Police: Leader of Multi-State Wal-Mart Theft Ring Forced Women Into Stealing

A shoplifting investigation at a Vermont Wal-Mart revealed that a Rhode Island man had been forcing women to steal from stores across New England, police say.

Vermont State Police reports written by troopers out of the Middlesex barracks describe that their investigation began at a Wal-Mart store in Berlin. In documents obtained Tuesday by necn, police accused 41-year-old Johnnie Hammond of Providence of forcing women to shoplift for him, and intimidating them with threats of beatings.

Police said Hammond was the leader of a theft ring targeting Wal-Mart stores across New England, from the Boston area, to southern New Hampshire, Maine, and the Berlin store.

Items stolen from one location would be returned to another for cash or credit, police said.

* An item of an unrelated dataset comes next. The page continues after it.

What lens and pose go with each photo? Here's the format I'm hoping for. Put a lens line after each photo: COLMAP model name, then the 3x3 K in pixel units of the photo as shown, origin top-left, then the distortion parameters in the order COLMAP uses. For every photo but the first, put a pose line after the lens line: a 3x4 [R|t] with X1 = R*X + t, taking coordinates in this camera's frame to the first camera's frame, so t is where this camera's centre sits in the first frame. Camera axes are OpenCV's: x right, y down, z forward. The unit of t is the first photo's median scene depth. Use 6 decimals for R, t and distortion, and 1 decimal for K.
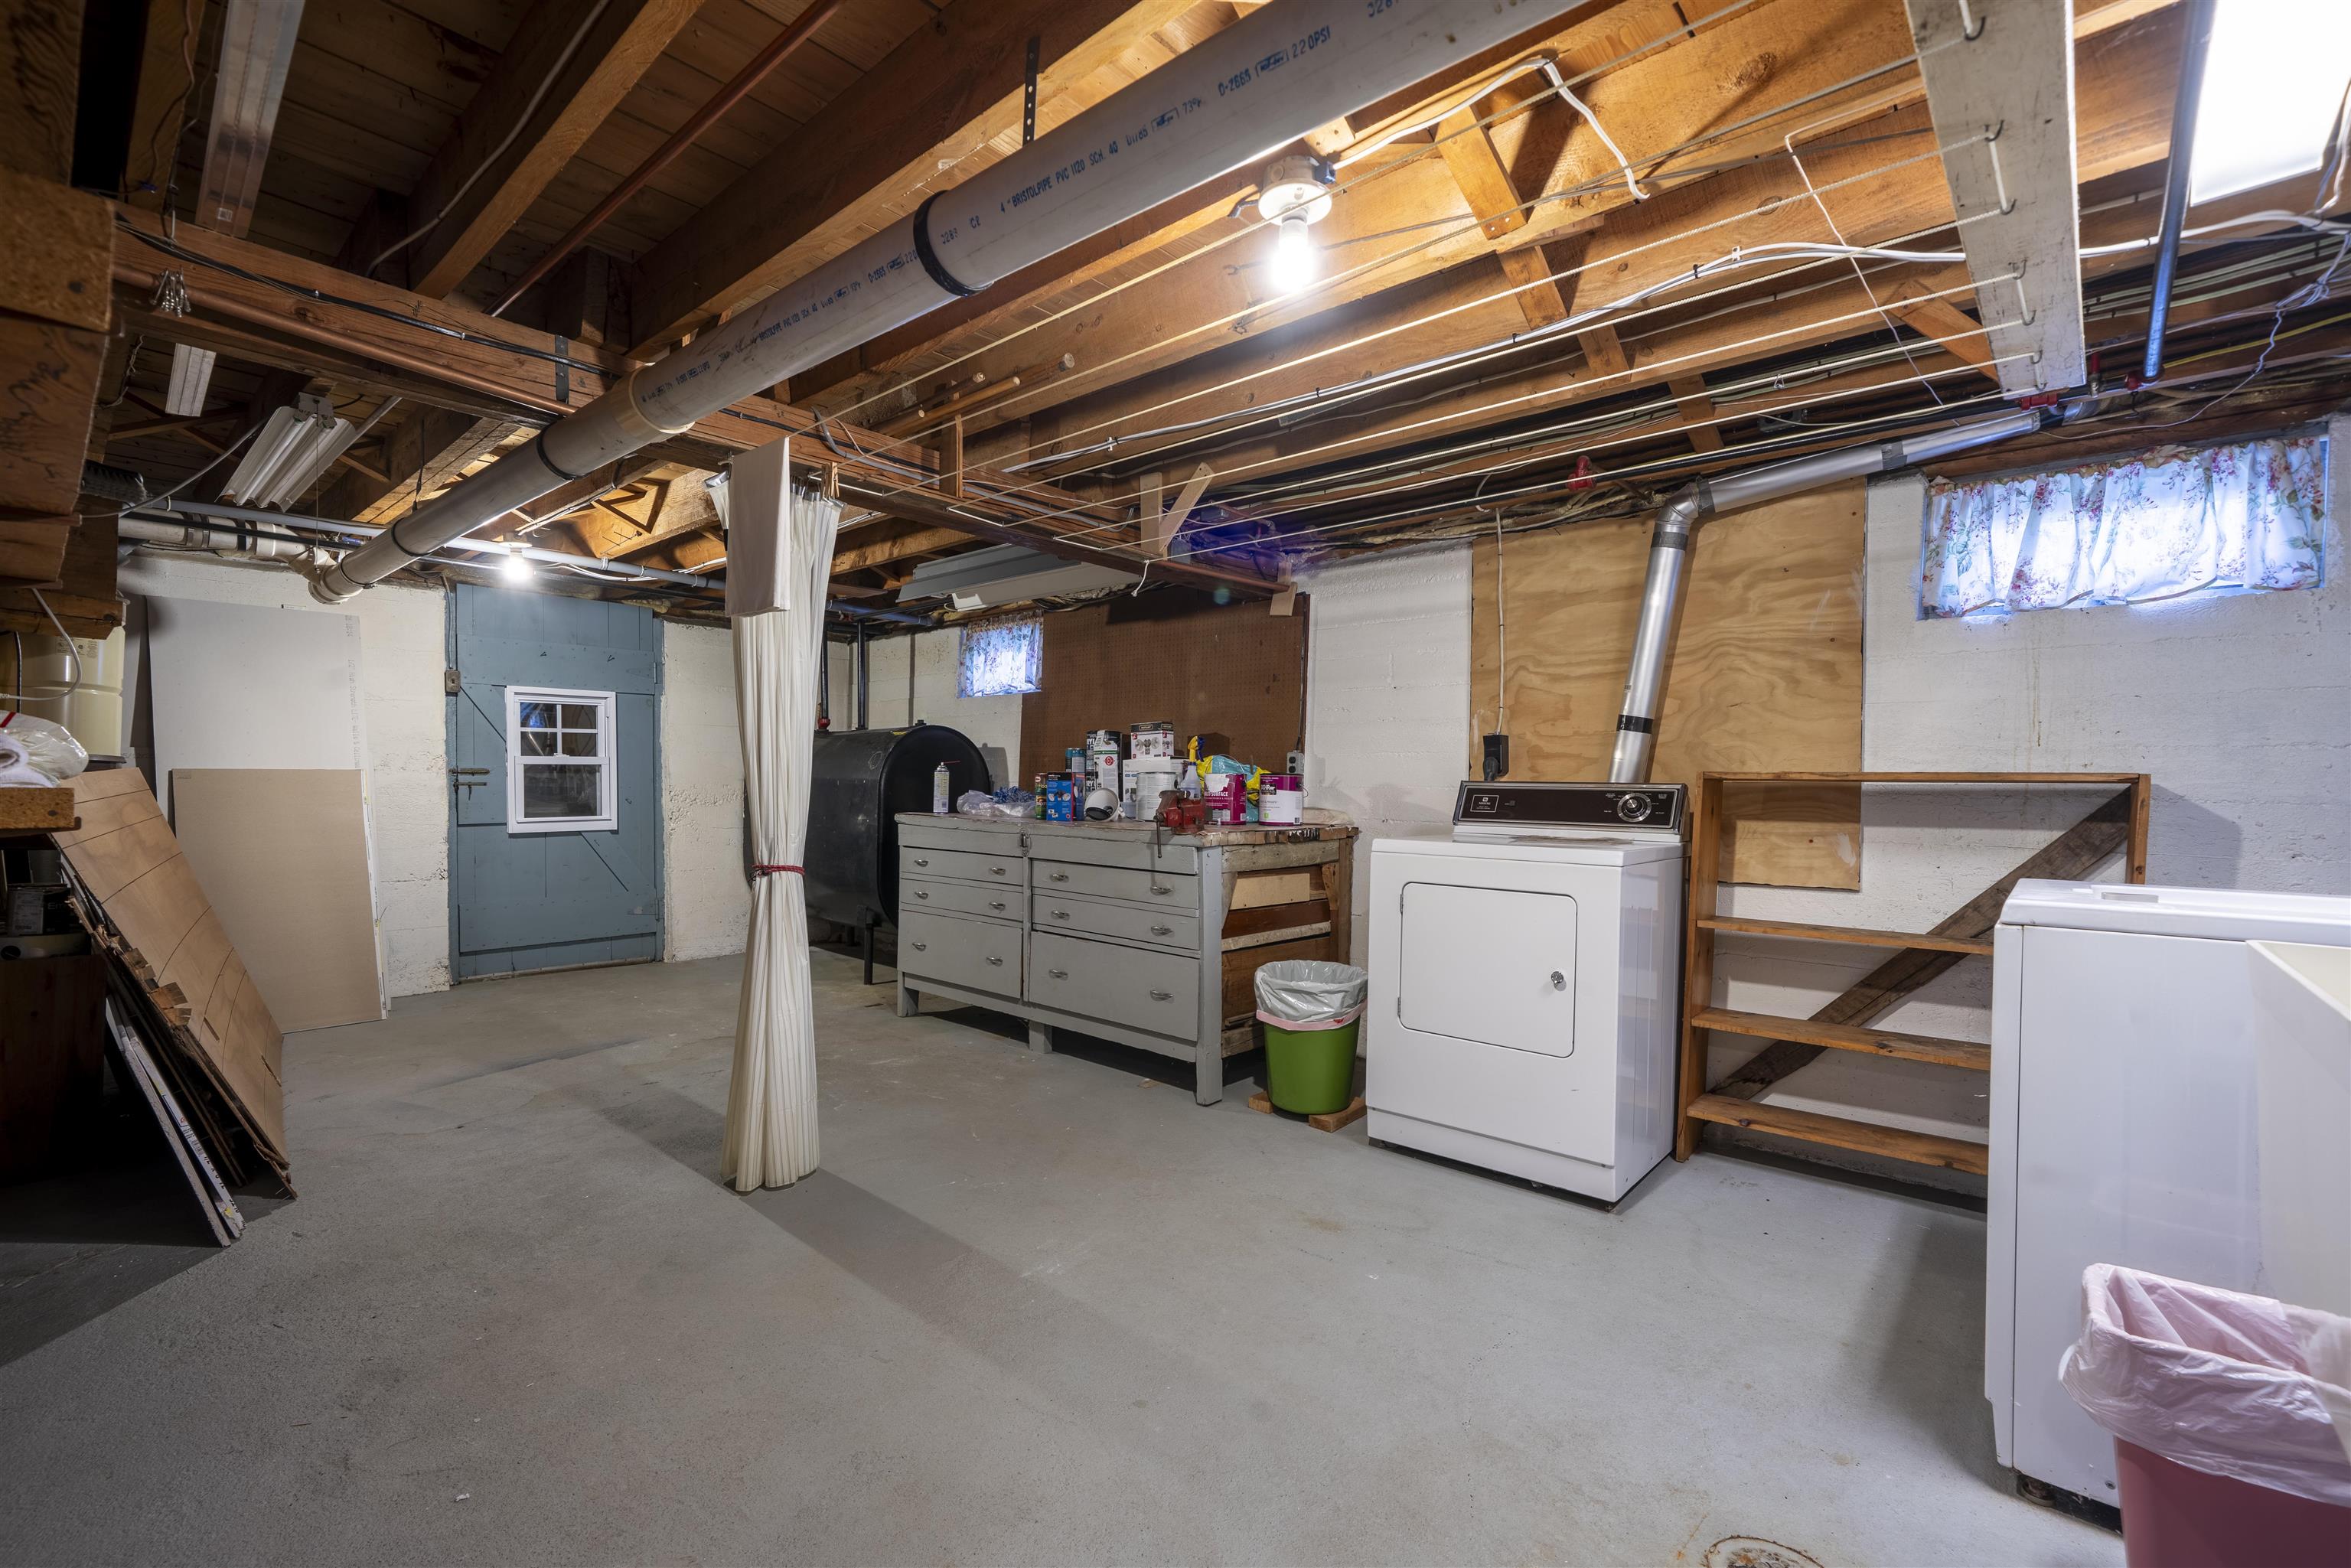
lens RADIAL K [[1069.1, 0, 1172.6], [0, 1069.1, 792.6], [0, 0, 1]] dist [-0.005007, 0.000671]
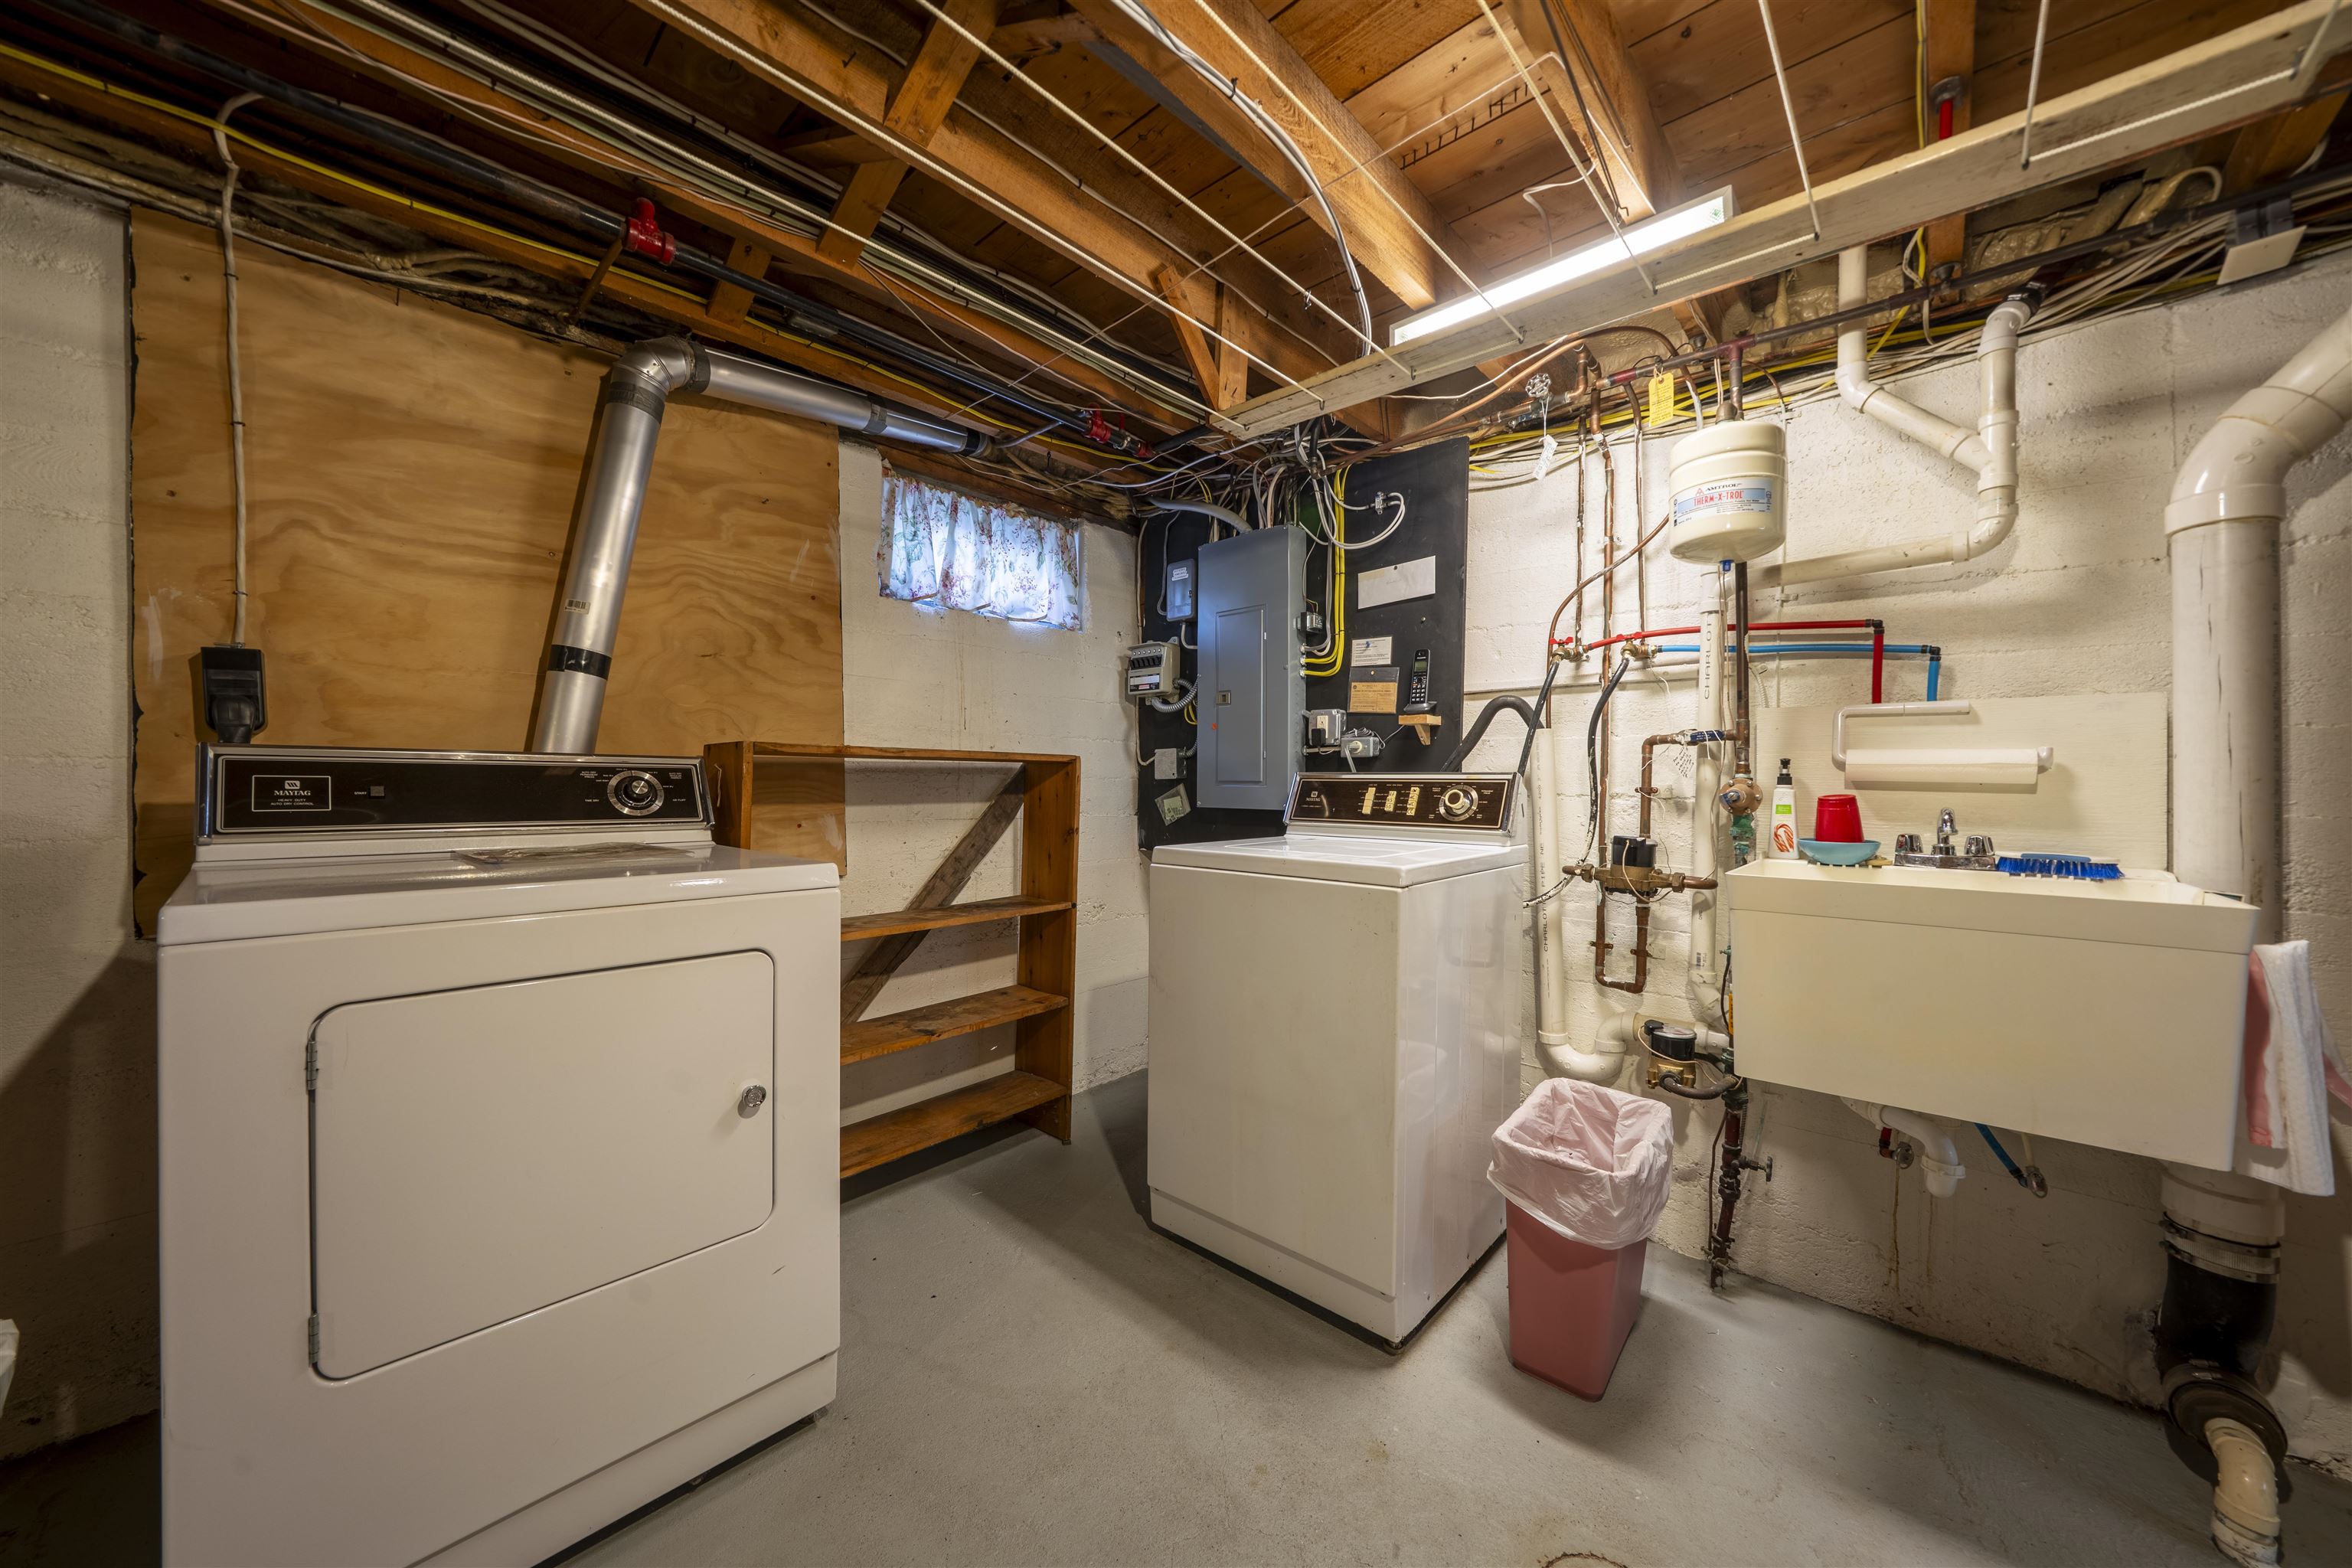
lens RADIAL K [[823.0, 0, 1182.3], [0, 823.0, 782.5], [0, 0, 1]] dist [-0.021100, 0.000847]
pose [[0.004037, -0.017254, 0.999843, -0.063193], [-0.003431, 0.999845, 0.017268, -0.002146], [-0.999986, -0.003500, 0.003977, 0.680023]]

Some of the stolen merchandise, which troopers said they recovered from a vehicle Hammond was using in his travels, included a haul of bed sheets, school supplies and bike parts.

All told, police said they recovered $4,000 in merchandise believed to be from several northeast Wal-Mart stores.

Beyond the alleged thefts, police affidavits filed with the Vermont Superior Court this week painted a disturbing picture of who troopers say did the stealing.

Police accused Hammond of strong-arming several women into being his thieves.

The suspect denied the accusations against him in a court appearance Monday.

Police said they caught up with Hammond Sunday, along with another man and four women he was traveling with. The encounter with police followed reports from the public of erratic driving in the southbound lane of Interstate 89 in Williamstown, according to court documents.

Troopers said they found a gold Toyota Camry parked at the Vermont Agency of Transportation garage in Williamstown. The occupants, who police said told conflicting stories and provided false names, appeared to be having car trouble.

"I began to suspect that [two of the women in the car] may be involved in something that they did not want to be a part of," Trooper James Vooris wrote in his report.

One of the women, whom necn is not identifying because she is described in police paperwork as a victim, told police she was in Vermont against her will.

Police said another woman told them that Hammond , or "Poopie," as she knew him, would threaten to beat her and others if they didn't shoplift for him.

"She also advised she only eats when Hammond buys her food and the last time she ate was the day before in Nashua, New Hampshire," Trooper James Vooris wrote in his report.

That woman said Hammond gave her orders on what to steal. She said he hit her with an electric toothbrush and that she was "very afraid" of him, Vooris wrote, adding that she reported being a "10" on a scale of 1-10 of her fear of Hammond.

That 20-year-old woman was discovered through a police database search to be a missing person from Rhode Island, Trooper Brandon Degre wrote in another police report filed with the court.

Court documents showed a third woman told police she, too, was afraid of Hammond, because she "witnessed him assault girls in the past," including the two other women in the car.

The alleged leader of the theft ring pleaded not guilty to felony charges of retail theft and unlawful restraint.

Hammond also denied a third charge, a misdemeanor, of lying to a police officer, according to court records.

The investigation is still ongoing, Vermont State Police said Monday in a news release.

A check of Hammond's criminal record Tuesday revealed a lengthy rap sheet, which included a past case in Albany, New York, of sex trafficking involving the use of a substance to impair the judgment of the person.

According to the Vermont Superior Court, as of early Tuesday afternoon, Hammond was listed as being jailed at the Northwest State Correctional Facility in St. Albans for lack of bail.